[Data excerpts]
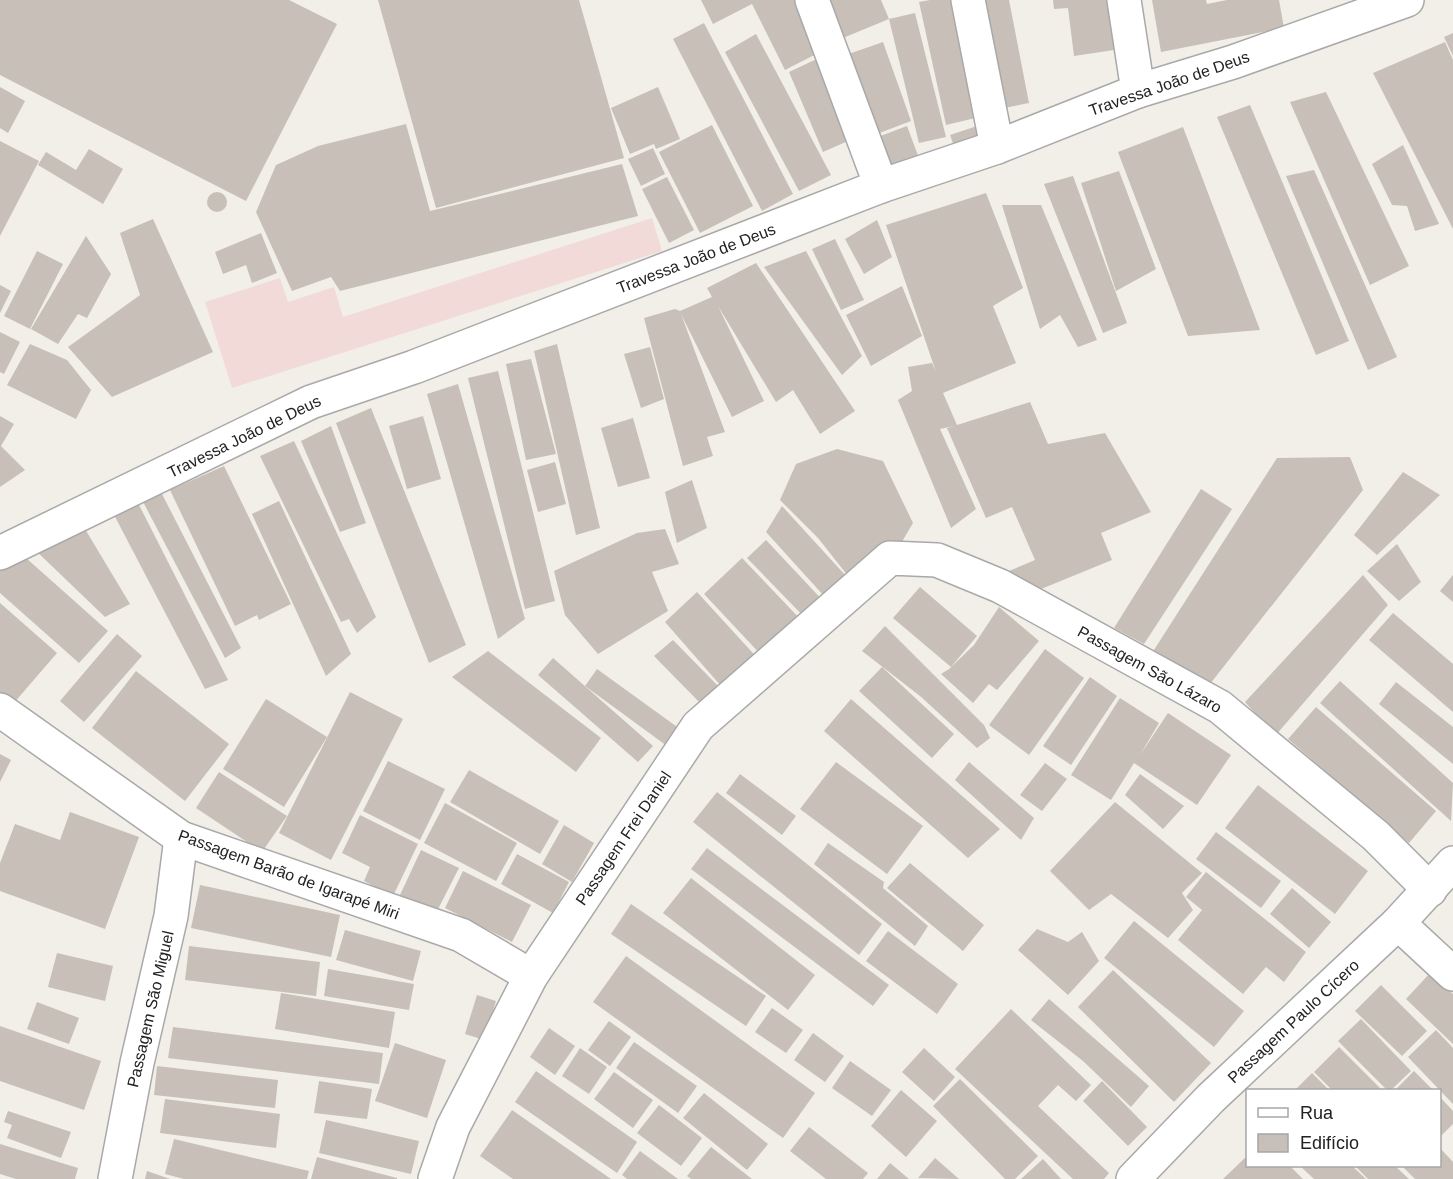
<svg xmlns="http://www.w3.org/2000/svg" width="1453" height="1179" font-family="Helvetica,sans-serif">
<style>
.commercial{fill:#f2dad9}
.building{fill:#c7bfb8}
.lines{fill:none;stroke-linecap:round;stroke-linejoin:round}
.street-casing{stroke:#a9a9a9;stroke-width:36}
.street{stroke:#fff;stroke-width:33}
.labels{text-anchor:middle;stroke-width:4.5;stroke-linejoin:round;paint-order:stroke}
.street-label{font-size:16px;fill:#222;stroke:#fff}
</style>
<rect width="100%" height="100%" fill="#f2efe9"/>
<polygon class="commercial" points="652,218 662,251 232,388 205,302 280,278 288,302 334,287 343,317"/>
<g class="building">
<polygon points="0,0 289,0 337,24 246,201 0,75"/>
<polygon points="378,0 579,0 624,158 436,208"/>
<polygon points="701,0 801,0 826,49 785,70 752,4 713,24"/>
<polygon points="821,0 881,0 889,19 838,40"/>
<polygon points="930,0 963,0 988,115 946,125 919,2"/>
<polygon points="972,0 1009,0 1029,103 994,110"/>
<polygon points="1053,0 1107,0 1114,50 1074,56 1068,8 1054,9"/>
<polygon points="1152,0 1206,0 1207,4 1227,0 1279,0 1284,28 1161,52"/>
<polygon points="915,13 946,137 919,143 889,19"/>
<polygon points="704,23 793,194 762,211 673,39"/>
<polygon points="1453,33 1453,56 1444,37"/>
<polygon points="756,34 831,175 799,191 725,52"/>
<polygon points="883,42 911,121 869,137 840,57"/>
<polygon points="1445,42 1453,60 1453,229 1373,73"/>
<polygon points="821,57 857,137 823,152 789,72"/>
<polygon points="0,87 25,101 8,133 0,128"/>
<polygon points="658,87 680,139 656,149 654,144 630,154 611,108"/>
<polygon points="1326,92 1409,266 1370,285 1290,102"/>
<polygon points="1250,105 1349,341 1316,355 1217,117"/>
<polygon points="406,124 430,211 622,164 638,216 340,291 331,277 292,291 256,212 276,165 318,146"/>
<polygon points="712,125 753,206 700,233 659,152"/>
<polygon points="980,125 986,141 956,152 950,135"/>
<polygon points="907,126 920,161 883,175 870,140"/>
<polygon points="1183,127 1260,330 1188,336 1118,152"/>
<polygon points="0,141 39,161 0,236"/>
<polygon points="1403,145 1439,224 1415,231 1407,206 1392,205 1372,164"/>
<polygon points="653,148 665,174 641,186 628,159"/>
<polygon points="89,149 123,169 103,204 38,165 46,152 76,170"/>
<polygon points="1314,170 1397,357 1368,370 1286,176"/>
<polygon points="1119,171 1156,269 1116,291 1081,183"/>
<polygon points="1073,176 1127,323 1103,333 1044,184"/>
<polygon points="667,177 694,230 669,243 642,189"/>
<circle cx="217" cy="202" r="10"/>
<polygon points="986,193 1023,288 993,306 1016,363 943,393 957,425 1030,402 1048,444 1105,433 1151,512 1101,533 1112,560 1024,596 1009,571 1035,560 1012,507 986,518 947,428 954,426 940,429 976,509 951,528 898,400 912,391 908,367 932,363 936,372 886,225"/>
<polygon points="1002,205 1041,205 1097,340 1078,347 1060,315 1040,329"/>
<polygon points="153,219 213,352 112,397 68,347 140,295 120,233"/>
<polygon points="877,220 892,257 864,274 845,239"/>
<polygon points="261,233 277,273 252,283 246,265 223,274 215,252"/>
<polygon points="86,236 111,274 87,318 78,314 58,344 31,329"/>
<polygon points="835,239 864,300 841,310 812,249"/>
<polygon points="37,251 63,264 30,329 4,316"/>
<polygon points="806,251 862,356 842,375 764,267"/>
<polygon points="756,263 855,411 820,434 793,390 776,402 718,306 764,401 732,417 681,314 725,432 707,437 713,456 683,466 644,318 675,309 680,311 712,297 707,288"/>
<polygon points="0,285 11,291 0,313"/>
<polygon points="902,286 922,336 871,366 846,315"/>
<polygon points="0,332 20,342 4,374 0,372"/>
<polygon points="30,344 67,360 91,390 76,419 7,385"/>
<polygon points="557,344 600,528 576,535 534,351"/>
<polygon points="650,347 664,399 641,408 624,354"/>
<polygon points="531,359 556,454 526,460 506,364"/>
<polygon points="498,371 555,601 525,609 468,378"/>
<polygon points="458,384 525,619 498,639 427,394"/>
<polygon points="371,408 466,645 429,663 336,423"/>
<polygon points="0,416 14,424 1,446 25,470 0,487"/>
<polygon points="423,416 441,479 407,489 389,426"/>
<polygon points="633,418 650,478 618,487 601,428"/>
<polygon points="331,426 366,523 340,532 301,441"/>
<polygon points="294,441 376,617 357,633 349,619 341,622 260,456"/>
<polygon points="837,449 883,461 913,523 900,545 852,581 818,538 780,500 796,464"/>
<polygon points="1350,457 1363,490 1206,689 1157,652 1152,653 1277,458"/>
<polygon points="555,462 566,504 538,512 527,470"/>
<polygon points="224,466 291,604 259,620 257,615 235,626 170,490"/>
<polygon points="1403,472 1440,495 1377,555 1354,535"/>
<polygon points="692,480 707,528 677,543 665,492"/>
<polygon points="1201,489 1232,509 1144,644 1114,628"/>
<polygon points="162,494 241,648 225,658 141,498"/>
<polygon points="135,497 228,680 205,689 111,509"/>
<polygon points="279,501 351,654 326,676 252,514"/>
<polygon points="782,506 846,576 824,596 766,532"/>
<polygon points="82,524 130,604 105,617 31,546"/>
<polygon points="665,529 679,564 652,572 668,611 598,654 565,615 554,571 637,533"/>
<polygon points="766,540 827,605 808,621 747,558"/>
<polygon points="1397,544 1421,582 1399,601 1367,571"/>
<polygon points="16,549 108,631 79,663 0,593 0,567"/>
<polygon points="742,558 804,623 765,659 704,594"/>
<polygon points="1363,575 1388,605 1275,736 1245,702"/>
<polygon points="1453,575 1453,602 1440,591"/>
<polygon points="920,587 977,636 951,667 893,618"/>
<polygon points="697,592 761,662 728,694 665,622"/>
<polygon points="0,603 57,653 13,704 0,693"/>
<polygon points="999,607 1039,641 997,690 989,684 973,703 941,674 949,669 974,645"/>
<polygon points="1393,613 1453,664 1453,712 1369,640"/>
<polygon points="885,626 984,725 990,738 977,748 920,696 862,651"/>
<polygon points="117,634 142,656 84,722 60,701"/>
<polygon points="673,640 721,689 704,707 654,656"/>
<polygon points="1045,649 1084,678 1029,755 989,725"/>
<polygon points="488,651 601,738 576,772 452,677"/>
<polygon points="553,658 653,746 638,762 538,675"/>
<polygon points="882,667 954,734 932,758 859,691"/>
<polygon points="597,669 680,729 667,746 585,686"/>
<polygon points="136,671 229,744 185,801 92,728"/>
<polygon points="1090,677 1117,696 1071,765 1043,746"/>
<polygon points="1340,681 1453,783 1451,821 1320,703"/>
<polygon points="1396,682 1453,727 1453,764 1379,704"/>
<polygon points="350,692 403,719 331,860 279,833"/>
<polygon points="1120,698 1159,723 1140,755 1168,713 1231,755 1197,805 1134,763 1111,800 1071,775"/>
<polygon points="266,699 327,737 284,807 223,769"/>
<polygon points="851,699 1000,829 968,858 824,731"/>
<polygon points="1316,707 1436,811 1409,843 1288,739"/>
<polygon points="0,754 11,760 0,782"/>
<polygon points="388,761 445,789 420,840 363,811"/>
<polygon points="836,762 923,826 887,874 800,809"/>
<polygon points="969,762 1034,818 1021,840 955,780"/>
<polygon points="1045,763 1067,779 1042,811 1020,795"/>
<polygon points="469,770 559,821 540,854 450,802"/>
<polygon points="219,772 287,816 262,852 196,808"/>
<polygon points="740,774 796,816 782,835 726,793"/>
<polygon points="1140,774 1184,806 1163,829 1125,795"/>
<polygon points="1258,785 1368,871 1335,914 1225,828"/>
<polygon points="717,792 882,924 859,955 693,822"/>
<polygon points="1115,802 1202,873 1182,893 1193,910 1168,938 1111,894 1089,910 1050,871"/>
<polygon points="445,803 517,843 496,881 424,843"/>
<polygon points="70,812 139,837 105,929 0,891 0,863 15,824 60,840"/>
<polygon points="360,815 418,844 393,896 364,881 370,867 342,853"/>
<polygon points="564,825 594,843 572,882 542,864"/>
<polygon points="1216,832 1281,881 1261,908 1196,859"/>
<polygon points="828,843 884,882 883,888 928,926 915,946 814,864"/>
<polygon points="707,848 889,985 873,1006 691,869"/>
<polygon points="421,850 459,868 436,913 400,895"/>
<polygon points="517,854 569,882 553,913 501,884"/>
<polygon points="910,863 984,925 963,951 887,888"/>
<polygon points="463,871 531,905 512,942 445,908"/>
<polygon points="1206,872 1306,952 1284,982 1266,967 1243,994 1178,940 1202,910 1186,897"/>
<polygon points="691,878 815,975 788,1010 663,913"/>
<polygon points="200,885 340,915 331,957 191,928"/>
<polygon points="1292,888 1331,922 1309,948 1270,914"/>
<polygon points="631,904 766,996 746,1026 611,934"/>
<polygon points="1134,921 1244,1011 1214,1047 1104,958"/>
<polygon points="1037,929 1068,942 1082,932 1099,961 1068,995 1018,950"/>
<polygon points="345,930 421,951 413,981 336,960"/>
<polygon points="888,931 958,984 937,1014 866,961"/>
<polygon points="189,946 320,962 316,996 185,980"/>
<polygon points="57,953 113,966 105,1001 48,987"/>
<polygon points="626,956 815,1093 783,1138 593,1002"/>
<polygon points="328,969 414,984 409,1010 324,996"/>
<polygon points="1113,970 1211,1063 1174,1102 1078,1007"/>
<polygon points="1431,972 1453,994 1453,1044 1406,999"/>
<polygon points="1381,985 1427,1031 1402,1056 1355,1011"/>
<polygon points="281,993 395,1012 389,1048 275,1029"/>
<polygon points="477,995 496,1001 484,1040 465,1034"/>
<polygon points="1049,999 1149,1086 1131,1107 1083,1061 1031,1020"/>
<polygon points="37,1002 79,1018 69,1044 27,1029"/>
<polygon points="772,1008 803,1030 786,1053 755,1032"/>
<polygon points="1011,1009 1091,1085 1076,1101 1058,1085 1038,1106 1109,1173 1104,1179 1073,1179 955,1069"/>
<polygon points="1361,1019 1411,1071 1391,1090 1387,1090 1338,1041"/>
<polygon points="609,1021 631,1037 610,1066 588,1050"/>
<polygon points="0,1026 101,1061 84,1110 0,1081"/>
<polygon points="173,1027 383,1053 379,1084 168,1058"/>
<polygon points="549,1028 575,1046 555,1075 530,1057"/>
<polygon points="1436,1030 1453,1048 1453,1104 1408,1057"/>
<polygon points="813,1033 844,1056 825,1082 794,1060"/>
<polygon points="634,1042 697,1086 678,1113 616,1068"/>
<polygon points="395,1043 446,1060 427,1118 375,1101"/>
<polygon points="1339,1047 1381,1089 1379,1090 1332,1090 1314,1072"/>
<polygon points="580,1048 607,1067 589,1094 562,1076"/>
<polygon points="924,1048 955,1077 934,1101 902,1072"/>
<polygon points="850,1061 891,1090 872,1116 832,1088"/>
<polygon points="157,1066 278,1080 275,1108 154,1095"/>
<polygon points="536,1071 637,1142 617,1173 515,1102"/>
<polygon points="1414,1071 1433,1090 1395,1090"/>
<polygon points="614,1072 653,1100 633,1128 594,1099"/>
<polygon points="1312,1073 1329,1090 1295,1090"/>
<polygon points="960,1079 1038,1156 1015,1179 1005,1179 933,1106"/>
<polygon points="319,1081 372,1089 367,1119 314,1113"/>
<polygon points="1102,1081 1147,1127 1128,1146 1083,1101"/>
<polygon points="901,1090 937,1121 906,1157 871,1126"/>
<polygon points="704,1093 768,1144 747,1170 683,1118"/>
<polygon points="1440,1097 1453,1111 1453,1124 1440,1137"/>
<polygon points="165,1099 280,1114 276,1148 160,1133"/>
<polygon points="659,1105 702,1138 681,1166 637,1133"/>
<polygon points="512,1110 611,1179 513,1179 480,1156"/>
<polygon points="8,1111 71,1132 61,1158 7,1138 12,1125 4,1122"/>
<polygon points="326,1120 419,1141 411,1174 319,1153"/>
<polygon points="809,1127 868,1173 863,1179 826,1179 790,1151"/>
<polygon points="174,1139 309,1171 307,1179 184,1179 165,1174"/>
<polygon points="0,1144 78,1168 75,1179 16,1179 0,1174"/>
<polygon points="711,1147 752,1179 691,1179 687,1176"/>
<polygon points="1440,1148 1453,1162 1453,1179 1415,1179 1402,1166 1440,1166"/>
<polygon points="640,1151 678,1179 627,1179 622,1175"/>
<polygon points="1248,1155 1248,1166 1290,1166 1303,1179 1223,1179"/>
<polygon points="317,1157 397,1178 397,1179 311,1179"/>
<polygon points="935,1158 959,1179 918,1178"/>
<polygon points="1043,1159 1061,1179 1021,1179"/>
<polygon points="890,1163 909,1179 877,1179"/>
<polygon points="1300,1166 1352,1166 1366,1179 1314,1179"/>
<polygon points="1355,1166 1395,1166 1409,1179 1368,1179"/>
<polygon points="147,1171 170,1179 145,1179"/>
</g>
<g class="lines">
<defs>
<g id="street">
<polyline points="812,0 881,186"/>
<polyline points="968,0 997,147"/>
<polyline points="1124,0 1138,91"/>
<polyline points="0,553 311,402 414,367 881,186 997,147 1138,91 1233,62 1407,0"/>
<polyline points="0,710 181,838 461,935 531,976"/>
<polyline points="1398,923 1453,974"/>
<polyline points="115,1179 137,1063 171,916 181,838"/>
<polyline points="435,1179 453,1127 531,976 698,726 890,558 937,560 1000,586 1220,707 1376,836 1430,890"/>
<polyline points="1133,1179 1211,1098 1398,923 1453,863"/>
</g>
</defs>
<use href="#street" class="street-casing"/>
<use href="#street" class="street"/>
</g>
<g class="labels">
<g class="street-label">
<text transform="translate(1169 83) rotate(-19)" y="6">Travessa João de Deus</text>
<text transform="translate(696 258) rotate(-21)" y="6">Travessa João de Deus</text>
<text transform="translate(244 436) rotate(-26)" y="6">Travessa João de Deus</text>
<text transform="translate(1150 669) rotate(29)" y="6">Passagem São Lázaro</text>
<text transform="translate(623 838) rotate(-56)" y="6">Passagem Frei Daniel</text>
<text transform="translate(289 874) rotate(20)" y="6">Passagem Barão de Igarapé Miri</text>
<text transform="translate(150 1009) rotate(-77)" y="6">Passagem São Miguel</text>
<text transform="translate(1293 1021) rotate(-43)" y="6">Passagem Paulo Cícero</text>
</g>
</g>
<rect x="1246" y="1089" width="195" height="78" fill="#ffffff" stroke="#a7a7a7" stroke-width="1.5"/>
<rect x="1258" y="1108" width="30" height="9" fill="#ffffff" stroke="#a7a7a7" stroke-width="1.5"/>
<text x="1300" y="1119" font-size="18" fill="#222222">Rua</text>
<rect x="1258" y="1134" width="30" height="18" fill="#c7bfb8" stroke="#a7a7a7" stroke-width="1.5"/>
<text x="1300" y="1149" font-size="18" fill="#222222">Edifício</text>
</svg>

==

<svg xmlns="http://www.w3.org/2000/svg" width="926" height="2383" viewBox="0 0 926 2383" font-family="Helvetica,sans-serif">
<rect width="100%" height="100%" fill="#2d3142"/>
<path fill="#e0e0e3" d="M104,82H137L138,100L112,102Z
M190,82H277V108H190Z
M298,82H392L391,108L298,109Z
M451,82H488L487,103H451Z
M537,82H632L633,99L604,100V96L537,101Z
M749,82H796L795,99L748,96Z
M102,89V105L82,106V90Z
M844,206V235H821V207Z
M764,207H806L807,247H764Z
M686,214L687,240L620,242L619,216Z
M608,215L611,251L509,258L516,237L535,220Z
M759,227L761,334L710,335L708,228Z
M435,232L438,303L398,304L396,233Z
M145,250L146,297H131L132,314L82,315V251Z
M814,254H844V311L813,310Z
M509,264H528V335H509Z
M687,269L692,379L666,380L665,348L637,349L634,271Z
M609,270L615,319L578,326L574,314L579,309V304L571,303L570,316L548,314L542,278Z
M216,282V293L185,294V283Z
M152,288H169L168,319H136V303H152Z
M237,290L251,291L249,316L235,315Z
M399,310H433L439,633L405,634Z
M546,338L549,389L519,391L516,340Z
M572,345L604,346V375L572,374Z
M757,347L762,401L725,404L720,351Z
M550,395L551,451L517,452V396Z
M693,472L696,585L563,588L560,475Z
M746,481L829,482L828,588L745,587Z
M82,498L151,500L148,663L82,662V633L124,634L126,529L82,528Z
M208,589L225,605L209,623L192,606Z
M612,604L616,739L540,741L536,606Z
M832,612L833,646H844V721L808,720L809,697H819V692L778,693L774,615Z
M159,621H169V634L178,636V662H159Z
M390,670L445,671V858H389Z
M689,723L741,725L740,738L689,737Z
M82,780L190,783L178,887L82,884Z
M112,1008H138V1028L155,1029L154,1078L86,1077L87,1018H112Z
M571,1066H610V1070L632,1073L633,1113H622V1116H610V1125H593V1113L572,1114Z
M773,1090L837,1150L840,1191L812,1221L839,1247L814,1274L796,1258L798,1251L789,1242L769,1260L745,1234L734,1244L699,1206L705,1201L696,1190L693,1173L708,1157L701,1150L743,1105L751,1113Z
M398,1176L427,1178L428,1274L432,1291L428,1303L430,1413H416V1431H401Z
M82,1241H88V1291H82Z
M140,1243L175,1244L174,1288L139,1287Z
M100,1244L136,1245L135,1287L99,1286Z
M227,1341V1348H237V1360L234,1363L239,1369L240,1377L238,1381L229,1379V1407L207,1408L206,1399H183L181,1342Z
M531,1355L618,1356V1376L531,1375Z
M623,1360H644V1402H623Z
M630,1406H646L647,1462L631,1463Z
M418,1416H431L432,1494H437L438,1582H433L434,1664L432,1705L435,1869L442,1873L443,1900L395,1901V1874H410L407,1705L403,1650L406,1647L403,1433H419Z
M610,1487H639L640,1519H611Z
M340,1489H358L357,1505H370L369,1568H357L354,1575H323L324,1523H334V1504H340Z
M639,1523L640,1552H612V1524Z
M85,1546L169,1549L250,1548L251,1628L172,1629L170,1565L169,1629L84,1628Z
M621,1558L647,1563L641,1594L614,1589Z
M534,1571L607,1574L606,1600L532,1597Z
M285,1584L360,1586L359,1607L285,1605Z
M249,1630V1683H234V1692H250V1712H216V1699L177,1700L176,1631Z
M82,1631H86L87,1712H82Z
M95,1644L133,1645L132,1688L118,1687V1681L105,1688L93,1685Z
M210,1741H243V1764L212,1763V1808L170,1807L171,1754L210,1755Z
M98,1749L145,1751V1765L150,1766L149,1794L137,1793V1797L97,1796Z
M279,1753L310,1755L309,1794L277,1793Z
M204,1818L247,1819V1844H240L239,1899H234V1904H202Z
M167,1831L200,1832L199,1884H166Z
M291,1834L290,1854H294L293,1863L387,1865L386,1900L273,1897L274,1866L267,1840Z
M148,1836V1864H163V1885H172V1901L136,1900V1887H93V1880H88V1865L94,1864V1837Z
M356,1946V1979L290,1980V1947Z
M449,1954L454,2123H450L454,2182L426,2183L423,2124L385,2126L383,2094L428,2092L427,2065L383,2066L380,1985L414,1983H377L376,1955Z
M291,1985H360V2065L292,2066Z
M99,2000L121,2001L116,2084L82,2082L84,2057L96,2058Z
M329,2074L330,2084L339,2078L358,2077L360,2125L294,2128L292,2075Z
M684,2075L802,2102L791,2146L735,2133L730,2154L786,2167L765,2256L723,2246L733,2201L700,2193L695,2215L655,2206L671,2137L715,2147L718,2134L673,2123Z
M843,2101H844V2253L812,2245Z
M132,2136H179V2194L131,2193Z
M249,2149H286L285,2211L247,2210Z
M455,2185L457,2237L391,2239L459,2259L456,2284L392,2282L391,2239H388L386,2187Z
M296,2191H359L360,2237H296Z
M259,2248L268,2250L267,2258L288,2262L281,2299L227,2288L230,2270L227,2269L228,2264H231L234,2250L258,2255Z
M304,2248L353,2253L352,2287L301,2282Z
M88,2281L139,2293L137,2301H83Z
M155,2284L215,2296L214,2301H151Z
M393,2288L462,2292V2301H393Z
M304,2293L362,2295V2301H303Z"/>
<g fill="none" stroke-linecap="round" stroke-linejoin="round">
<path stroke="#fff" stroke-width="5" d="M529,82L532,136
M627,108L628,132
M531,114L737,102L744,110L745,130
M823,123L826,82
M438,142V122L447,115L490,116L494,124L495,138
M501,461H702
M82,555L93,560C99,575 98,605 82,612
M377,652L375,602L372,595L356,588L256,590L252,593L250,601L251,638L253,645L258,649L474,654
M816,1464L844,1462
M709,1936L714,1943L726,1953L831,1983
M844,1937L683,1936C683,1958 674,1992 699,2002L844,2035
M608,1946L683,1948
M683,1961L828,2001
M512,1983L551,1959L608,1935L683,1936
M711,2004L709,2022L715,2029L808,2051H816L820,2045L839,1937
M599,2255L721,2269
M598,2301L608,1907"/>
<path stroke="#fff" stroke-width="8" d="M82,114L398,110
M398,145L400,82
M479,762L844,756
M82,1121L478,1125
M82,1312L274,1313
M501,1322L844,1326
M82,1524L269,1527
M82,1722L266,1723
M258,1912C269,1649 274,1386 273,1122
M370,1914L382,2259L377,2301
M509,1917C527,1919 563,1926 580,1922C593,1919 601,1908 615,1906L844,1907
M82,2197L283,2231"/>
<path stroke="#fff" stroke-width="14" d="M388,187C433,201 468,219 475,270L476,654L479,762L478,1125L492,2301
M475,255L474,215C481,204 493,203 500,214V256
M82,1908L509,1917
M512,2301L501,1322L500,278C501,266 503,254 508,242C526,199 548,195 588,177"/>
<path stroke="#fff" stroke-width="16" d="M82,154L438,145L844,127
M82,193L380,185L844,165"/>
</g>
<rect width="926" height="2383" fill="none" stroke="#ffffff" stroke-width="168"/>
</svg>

What you are asked to do: List, from the entries above, every line in which the word "lines" shows up.

Answer for the task:
.lines{fill:none;stroke-linecap:round;stroke-linejoin:round}
<g class="lines">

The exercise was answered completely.